As The Scientist puts it: “Ageing weakens bones and running can help strengthen them.”
Before the CRI research, it was suspected that mechanical forces acted on the bone itself and the soft marrow within was insulated. The new view is that arteriolar blood vessels transmit the movement-induced mechanical forces and thereby “stimulate the proliferation of bone- and immune-cell precursors”.
Researchers found that older mice that ran on a wheel produced more of a growth factor called osteolectin and more new bone cells compared with older mice that didn’t run.
As bone cells grow, they secrete growth factors that encourage immune cells to form, which improves the animals’ ability to fight off bacterial infections.
When researchers ‘turned off’ the ability of bone-forming cells to sense pressure caused by movement, the formation of new bone cells lessened, leading to thinner bones and less capacity for the mice animals to clear a bacterial infection.
The study noted that increasingly common sedentary lifestyles are associated with more chronic disease.
“Many diseases, such as heart disease and type 2 diabetes, have been reported to be associated with limited physical activity.”
Nature called the study’s link between movement and immune response “exciting”.
“If relevant to humans, the work could have direct clinical applications. For example, the pathway uncovered in the current study could be harnessed to develop better therapies to strengthen immune cell output triggered by movement.”
They want further research to identify whether increasing certain cells in bone marrow could “provide protection against other disease-causing bacteria, or even viruses, or whether it might also boost vaccination responses”.

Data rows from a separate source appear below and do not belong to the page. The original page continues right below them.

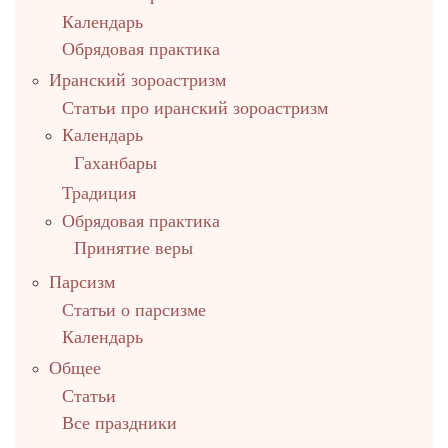
Календарь
Обрядовая практика
Иранский зороастризм
Статьи про иранский зороастризм
Календарь
Гаханбары
Традиция
Обрядовая практика
Принятие веры
Парсизм
Статьи о парсизме
Календарь
Общее
Статьи
Все праздники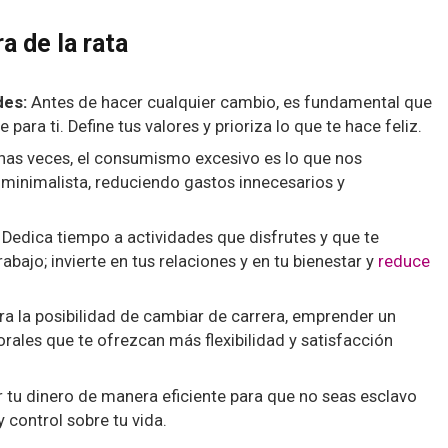
a de la rata
des:
Antes de hacer cualquier cambio, es fundamental que
ara ti. Define tus valores y prioriza lo que te hace feliz.
as veces, el consumismo excesivo es lo que nos
minimalista, reduciendo gastos innecesarios y
Dedica tiempo a actividades que disfrutes y que te
rabajo; invierte en tus relaciones y en tu bienestar y
reduce
a la posibilidad de cambiar de carrera, emprender un
orales que te ofrezcan más flexibilidad y satisfacción
tu dinero de manera eficiente para que no seas esclavo
y control sobre tu vida.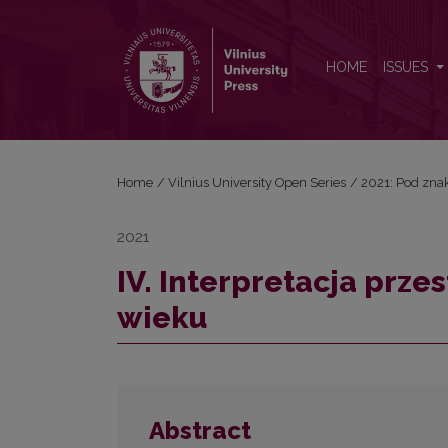
IV. Interpretacja przestrzeni z perspektywy XX i XX
HOME
ISSUES
Home
/
Vilnius University Open Series
/
2021: Pod znak
2021
IV. Interpretacja prze
wieku
Abstract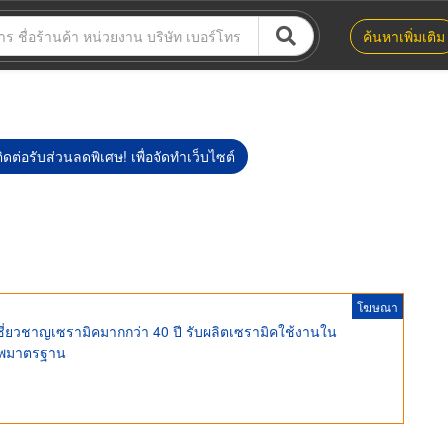
ค้นหาเพิ่มเติม
ิดต่อรับส่วนลดพิเศษ! เพื่อจัดทำเว็บไซต์
โฆษณา
เชี่ยวชาญเซรามิคมากกว่า 40 ปี รับผลิตเซรามิคใช้งานใน
าพมาตรฐาน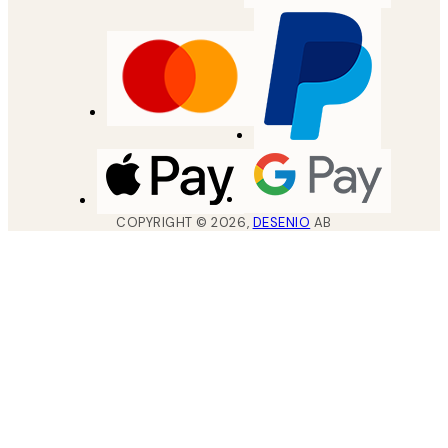
COPYRIGHT ©
2026
,
DESENIO
AB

“We can’t say it for sure,” Dr Morrison said. “But there’s a remarkable degree of similarity between the blood-forming system in mice and the blood-forming system in humans.

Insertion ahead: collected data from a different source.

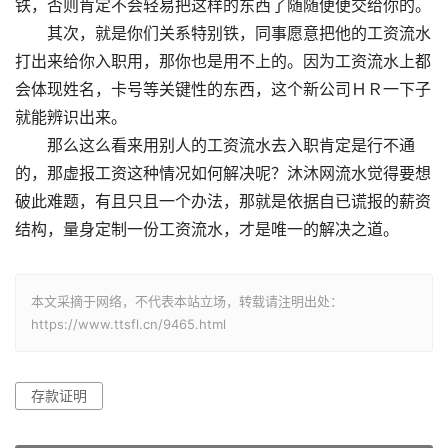
铁，否则肯定不会轻易把这样的东西了随随便便交给你的。
其次，就是你们关系特别铁，同事愿意把他的工资流水
打出来给你入职用，那你也是用不上的。因为工资流水上都
会体现姓名，卡号等关键性的东西，这个新公司ＨＲ一下子
就能辨识出来。
那么这么看来用别人的工资流水去入职肯定是行不通
的，那虚报工资这种情况如何解决呢？沐沐网流水觉得要想
破此难题，有且只且一个办法，那就是依据自已谎报的薪资
结构，量身定制一份工资流水，才是唯一的解决之道。
本文采摘于网络，不代表本站立场，转载请注明出处：
https://www.ttsfl.cn/9465.html
存款证明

“When astronauts go up into space, and their bones become unloaded, their bones become thinner, and their immune system goes down,” he explained.
“So, these observations are completely consistent with things that we know happen in humans.”

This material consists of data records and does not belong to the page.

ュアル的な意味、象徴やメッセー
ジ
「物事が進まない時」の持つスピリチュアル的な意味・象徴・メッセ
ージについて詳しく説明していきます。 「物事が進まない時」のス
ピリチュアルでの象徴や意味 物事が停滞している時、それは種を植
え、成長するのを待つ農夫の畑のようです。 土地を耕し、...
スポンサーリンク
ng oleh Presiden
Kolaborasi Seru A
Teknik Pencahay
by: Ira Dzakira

Inverse advises us to use this new awareness.
“Next time you’re climbing a set of stairs, you can think of the movement of your feet reaching deep within the smallest blood vessels inside your bones, spurring on the creation of crucial new cells.”
Are you conscious that a sedentary lifestyle is increasingly being confirmed as a dangerous precursor to disease and ageing? Are you being mindful about continuing to exercise as you age? What works for you?